Dénoncer les tentatives de complot, dévoiler les intrigues visant à déstabiliser l’ordre ou le désordre établi, semble être l’une des spécialités des régimes policiers, militaires ou dictatoriaux. Dans l’Union soviétique stalinienne, par exemple, on sait que toute tentative de remise en cause de la révolution avait donné lieu à la création d’un monde souterrain de camps de détention. Dans ces camps, des millions de personnes considérées comme des « dissidents » et donc des traîtres à la patrie, ont passé des années de rééducation mentale, souvent en compagnie de « délinquants » ordinaires. La dénonciation régulière, systématique, organisée et étudiée des complots, réels ou supposés, suit des schémas répétitifs. Elles se produisent dans des moments particuliers de difficulté et de crédibilité du régime, offrent des alternatives valables à la critique et surtout compactent un mur de citoyens incrédules. En général, il ne manque jamais un espion ou un « renégat », comme dans les films policiers, qui révèle les machinations secrètes des ennemis extérieurs. Chaque régime a ses propres intrigues.
Bien sûr, même dans les démocraties bien établies, cela arrive parfois. C’est pourquoi on ne manque pas de souligner la rapidité avec laquelle les institutions ont réagi aux tentatives de déstabilisation du régime démocratique. Tout cela en suivant des règles, des principes et sans recourir généralement à des états d’exception, même dans le cas de conspirations. Les conspirateurs sont ceux qui, animés d’un même souffle ou d’une même inspiration, préparent et organisent des stratégies visant à subvertir le type de société qu’ils estiment trahir les principes qui les animent.
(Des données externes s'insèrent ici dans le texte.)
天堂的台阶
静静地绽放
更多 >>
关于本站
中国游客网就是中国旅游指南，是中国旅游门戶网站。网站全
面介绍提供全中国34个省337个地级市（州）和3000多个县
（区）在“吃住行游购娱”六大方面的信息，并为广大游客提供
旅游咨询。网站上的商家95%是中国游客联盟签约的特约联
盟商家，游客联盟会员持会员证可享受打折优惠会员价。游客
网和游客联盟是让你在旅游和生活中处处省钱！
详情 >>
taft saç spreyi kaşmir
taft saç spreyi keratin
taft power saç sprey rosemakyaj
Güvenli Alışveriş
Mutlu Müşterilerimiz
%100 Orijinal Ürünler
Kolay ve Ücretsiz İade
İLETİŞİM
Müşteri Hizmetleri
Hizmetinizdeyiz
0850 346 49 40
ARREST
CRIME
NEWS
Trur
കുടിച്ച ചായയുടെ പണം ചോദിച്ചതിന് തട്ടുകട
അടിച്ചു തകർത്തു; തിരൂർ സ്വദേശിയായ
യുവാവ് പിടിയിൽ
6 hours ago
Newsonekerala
Comme on le sait, le consensus sur le mot « terrorisme » est loin d’être acquis. Le père de l’auteur, jeune partisan luttant contre la dictature nazie-fasciste dans son pays, était pour certains un rebelle, pour d’autres un patriote et, bien sûr, pour les fascistes et les Allemands, rien de plus qu’un criminel. Pourtant, les conspirations existent et il faut espérer qu’il ne manque jamais de personnes qui « respirent ensemble » le désir d’un monde différent. A chaque régime ses conspirateurs.
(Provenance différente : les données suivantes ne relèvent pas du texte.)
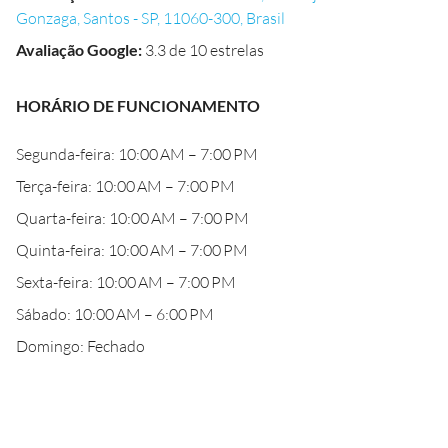
Gonzaga, Santos - SP, 11060-300, Brasil
Avaliação Google
:
3.3 de 10 estrelas
HORÁRIO DE FUNCIONAMENTO
Segunda-feira: 10:00 AM – 7:00 PM
Terça-feira: 10:00 AM – 7:00 PM
Quarta-feira: 10:00 AM – 7:00 PM
Quinta-feira: 10:00 AM – 7:00 PM
Sexta-feira: 10:00 AM – 7:00 PM
Sábado: 10:00 AM – 6:00 PM
Domingo: Fechado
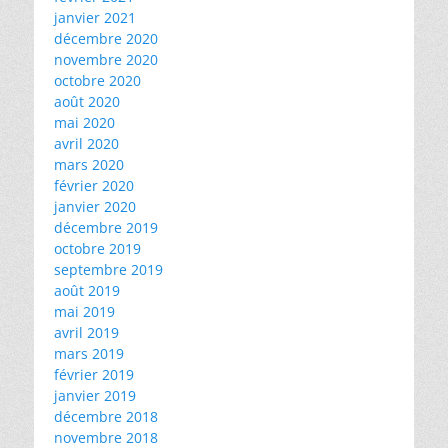
janvier 2021
décembre 2020
novembre 2020
octobre 2020
août 2020
mai 2020
avril 2020
mars 2020
février 2020
janvier 2020
décembre 2019
octobre 2019
septembre 2019
août 2019
mai 2019
avril 2019
mars 2019
février 2019
janvier 2019
décembre 2018
novembre 2018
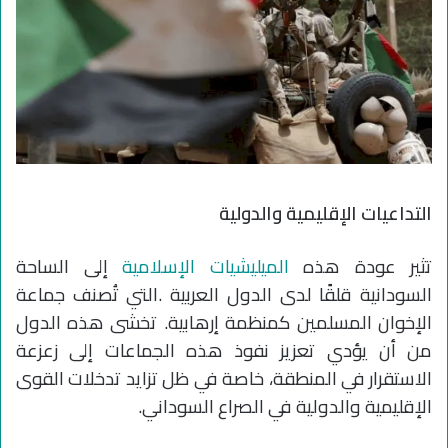
التداعيات الإقليمية والدولية
تثير عودة هذه
الميليشيات الإسلامية
إلى الساحة
السودانية قلقًا لدى الدول العربية .التي تُصنف جماعة
الإخوان المسلمين كمنظمة إرهابية. تخشى هذه الدول
من أن يؤدي تعزيز نفوذ هذه الجماعات إلى زعزعة
الاستقرار في المنطقة، خاصة في ظل تزايد تدخلات القوى
الإقليمية والدولية في الصراع السوداني.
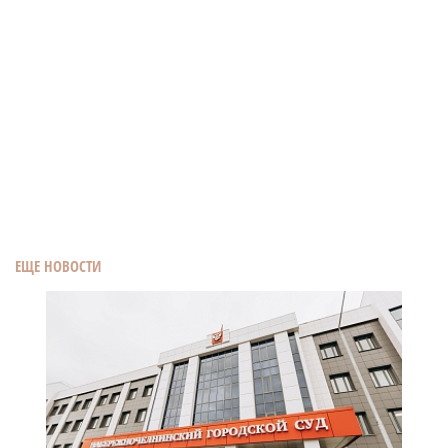
ЕЩЕ НОВОСТИ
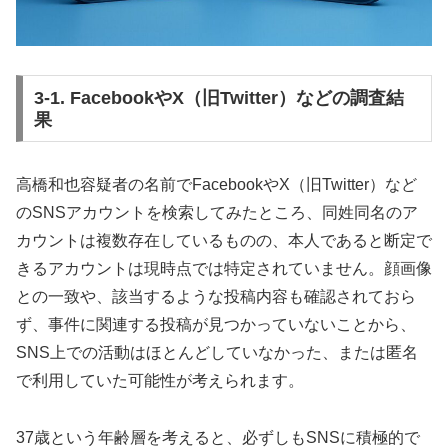
3-1. FacebookやX（旧Twitter）などの調査結
果
高橋和也容疑者の名前でFacebookやX（旧Twitter）など
のSNSアカウントを検索してみたところ、同姓同名のア
カウントは複数存在しているものの、本人であると断定で
きるアカウントは現時点では特定されていません。顔画像
との一致や、該当するような投稿内容も確認されておら
ず、事件に関連する投稿が見つかっていないことから、
SNS上での活動はほとんどしていなかった、または匿名
で利用していた可能性が考えられます。
37歳という年齢層を考えると、必ずしもSNSに積極的で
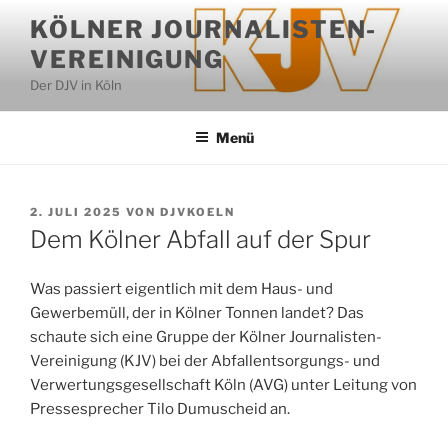
Zum
KÖLNER JOURNALISTEN-
Inhalt
VEREINIGUNG
springen
Der DJV in Köln
Menü
VERÖFFENTLICHT
2. JULI 2025
VON
DJVKOELN
AM
Dem Kölner Abfall auf der Spur
Was passiert eigentlich mit dem Haus- und
Gewerbemüll, der in Kölner Tonnen landet? Das
schaute sich eine Gruppe der Kölner Journalisten-
Vereinigung (KJV) bei der Abfallentsorgungs- und
Verwertungsgesellschaft Köln (AVG) unter Leitung von
Pressesprecher Tilo Dumuscheid an.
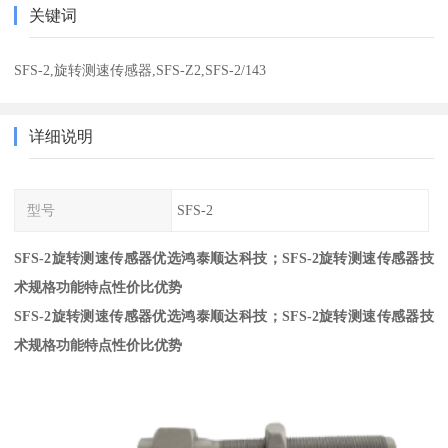
关键词
SFS-2,旋转测速传感器,SFS-Z2,SFS-2/143
详细说明
型号
SFS-2
SFS-2旋转测速传感器优选鸿泰顺达科技；SFS-2旋转测速传感器技
术规格功能特点性价比优势
SFS-2旋转测速传感器优选鸿泰顺达科技；SFS-2旋转测速传感器技
术规格功能特点性价比优势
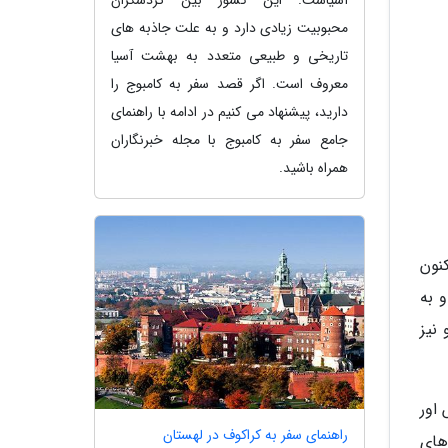
محبوبیت زیادی دارد و به علت جاذبه های
تاریخی و طبیعی متعدد به بهشت آسیا
معروف است. اگر قصد سفر به کامبوج را
دارید، پیشنهاد می کنیم در ادامه با راهنمای
جامع سفر به کامبوج با مجله خبرنگاران
همراه باشید.
اکنون
و به
نیز
اور
راهنمای سفر به کراکوف در لهستان
رصد از خودروهای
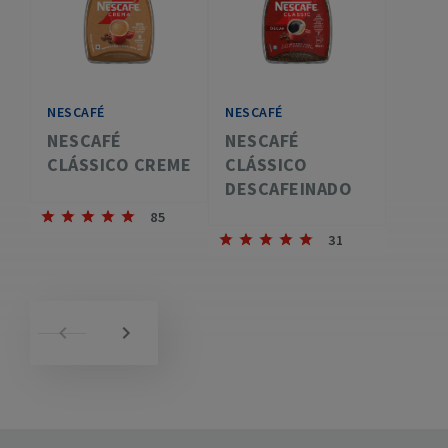
NESCAFÉ
NESCAFÉ
NESCAFÉ
NESCAFÉ
CLÁSSICO CREME
CLÁSSICO
DESCAFEINADO
85
31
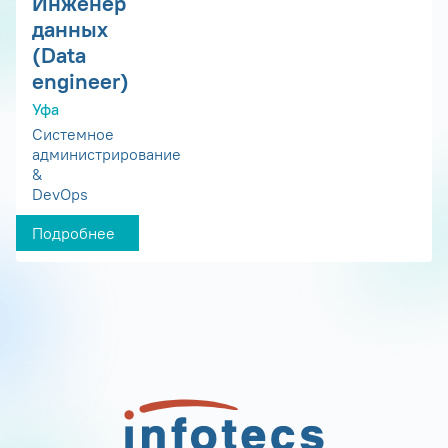
Инженер
данных
(Data
engineer)
Уфа
Системное
администрирование
&
DevOps
Подробнее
Restent, enfin, les complices. Ceux qui prennent une part active, passive et souvent secondaire aux processus sociaux à l’œuvre. Visibles, invisibles, présents et absents à la fois. La majorité silencieuse ou encore ceux que Norbert Zongo, journaliste burkinabé assassiné sous le régime de Blaise Compaoré, appelait « le silence des bons ». Zongo lui-même commentait qu’il y a souvent un engagement mais à « condition que » cela ne pose pas de problèmes pour la carrière, la famille, la vie. Grâce aux complices, un régime prend le pouvoir, se stabilise, se perpétue et se justifie. Cette catégorie de personnes est transversale, mais ce sont surtout les milieux intellectuels et religieux qui semblent percevoir le plus facilement les avantages d’une telle appartenance. Elle se transmet par contagion, par commodité, par intérêt et par crainte de perdre les privilèges acquis. Souvent, mais pas nécessairement, de père en fils et de profession en profession. Certains d’entre eux semblent plus prédisposés. En échange de l’adhésion au système en place, la garantie d’un poste prestigieux. A chaque régime ses complices.